Somit kann sich der Besucher ohne Ablenkung auf die Musik konzentrieren. Und erlebt so eine beinahe Sternstunde des Gärtnerplatztheaters. Die Einschränkung betrifft die problematische Akustik der Reithalle (obwohl diesmal dankenswert ohne Mikros musiziert werden konnte) und die Tatsache, dass der spezifische Stil der französischen Musik zunehmend in Vergessenheit gerät (einmal mehr erinnere ich mich an ein Interview mit einer schon verstorbenen französischen Sängerin, die sich darin schon vor einigen Jahren beklagt hat, dass selbst in Frankreich der typische Gesangstil verloren geht) . Klammert man aber auch als kritischer Musikfreund den zweiten Halbsatz aus, war der Abend ein voller Erfolg.

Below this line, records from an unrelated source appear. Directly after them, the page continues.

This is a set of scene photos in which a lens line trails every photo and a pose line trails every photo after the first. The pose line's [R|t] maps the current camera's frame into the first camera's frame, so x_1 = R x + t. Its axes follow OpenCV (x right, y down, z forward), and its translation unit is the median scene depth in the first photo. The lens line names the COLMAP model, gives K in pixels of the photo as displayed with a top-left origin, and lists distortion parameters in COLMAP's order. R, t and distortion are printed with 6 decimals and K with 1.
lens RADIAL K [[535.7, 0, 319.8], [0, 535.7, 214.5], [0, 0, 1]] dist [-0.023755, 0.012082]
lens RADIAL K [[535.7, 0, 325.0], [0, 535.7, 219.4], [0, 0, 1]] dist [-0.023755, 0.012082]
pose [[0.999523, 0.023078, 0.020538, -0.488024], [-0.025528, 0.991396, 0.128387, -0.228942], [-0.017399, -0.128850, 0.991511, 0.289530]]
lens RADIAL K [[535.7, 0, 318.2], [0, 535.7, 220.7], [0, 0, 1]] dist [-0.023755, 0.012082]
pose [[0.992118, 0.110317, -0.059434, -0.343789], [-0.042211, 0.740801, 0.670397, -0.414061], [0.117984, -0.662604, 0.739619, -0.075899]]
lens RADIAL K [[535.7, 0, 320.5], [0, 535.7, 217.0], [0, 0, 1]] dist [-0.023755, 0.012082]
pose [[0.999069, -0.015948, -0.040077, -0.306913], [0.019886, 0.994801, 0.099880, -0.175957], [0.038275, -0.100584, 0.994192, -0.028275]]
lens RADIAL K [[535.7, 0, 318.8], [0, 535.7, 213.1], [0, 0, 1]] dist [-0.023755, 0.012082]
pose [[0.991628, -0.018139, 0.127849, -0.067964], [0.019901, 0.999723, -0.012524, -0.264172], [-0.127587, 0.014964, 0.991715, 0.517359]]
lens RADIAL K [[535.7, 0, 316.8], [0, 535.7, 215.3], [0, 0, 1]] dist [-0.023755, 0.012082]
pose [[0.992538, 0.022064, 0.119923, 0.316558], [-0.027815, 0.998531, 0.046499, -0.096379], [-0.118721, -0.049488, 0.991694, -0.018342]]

Ohne zu werten beginne ich mit dem Chor, der in dieser Oper zweifellos denselben Stellenwert wie die Solisten hat. Wortdeutlich und musikalisch perfekt einstudiert (Einstudierung: Felix Meybier) boten die Damen und Herren eine Leistung, die den begeisterten Beifall des Publikums ehrlich verdient hat. Levente Páll konnte in der kurzen doch dramaturgisch wichtigen Partie des Nourabad seinen profunden Bass ausdrucksstark einsetzen. Den noch jungen Sänger sollte man im Auge behalten; hier zeigen sich mehr als erste Ansätze einer Karriere. Lucian Krasznec zeigt sich höhensicher als Nadir und lässt immer wieder mit französischer Klangfärbung aufhorchen. Ein ausdrucksstarker Zurga mit voller Stimmkraft ist Mathias Hausmann, den Wienern von vielen Abenden an der Volksoper wohlbekannt. Auch von diesem Haus kennt der Opernfreund Jennifer O´Loughlin, die mit der Leila eine neue Rolle erarbeitet hat, in der sie glänzen kann. Das Duett zwischen ihr und Hausmann im 3.Akt war der unbestrittene Höhepunkt des Abends.

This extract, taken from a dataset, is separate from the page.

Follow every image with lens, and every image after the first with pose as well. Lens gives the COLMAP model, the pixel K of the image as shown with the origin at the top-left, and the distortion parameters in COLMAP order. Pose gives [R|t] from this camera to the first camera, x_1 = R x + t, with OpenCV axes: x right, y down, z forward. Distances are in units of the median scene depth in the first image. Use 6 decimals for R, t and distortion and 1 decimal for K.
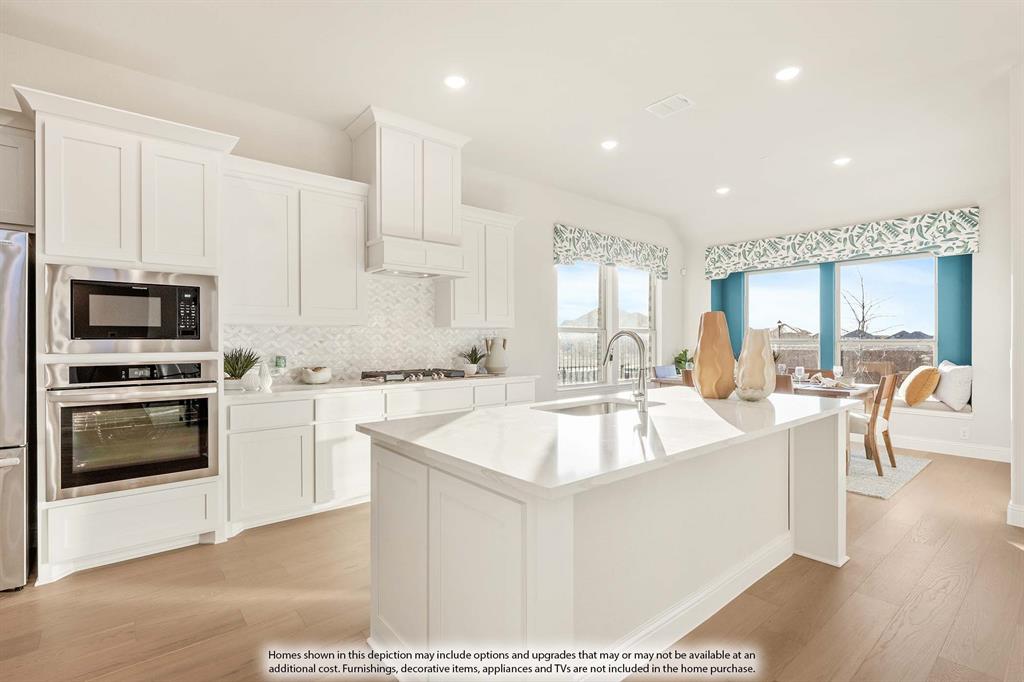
lens RADIAL K [[485.4, 0, 512.0], [0, 485.4, 341.0], [0, 0, 1]] dist [-0.001933, -0.000396]
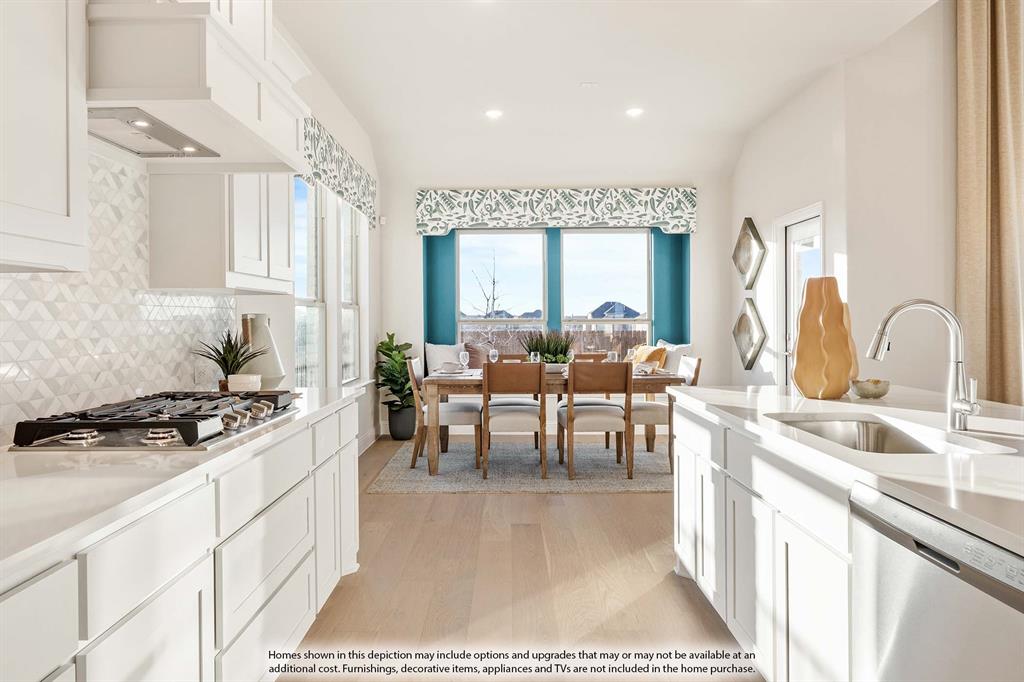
lens RADIAL K [[651.3, 0, 500.5], [0, 651.3, 322.4], [0, 0, 1]] dist [-0.004283, -0.000255]
pose [[0.655586, -0.005109, 0.755103, -0.308014], [0.005067, 0.999984, 0.002367, 0.000355], [-0.755104, 0.002275, 0.655602, 0.367187]]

Sebastien Rouland leitete mit Inbrunst die Aufführung, eine leicht gedämpfte Lautstärke hätte dem Orchester zu noch mehr Wohlklang verholfen.

Das Publikum jubelte berechtigt. Schade, dass es lediglich drei Aufführungen gibt.

PS: Wären in Wien die Straßen so schneeglatt wie die Zufahrtsstraße zum Aufführungsort, sämtlich Medien würden die Stadtverwaltung berechtigt prügeln.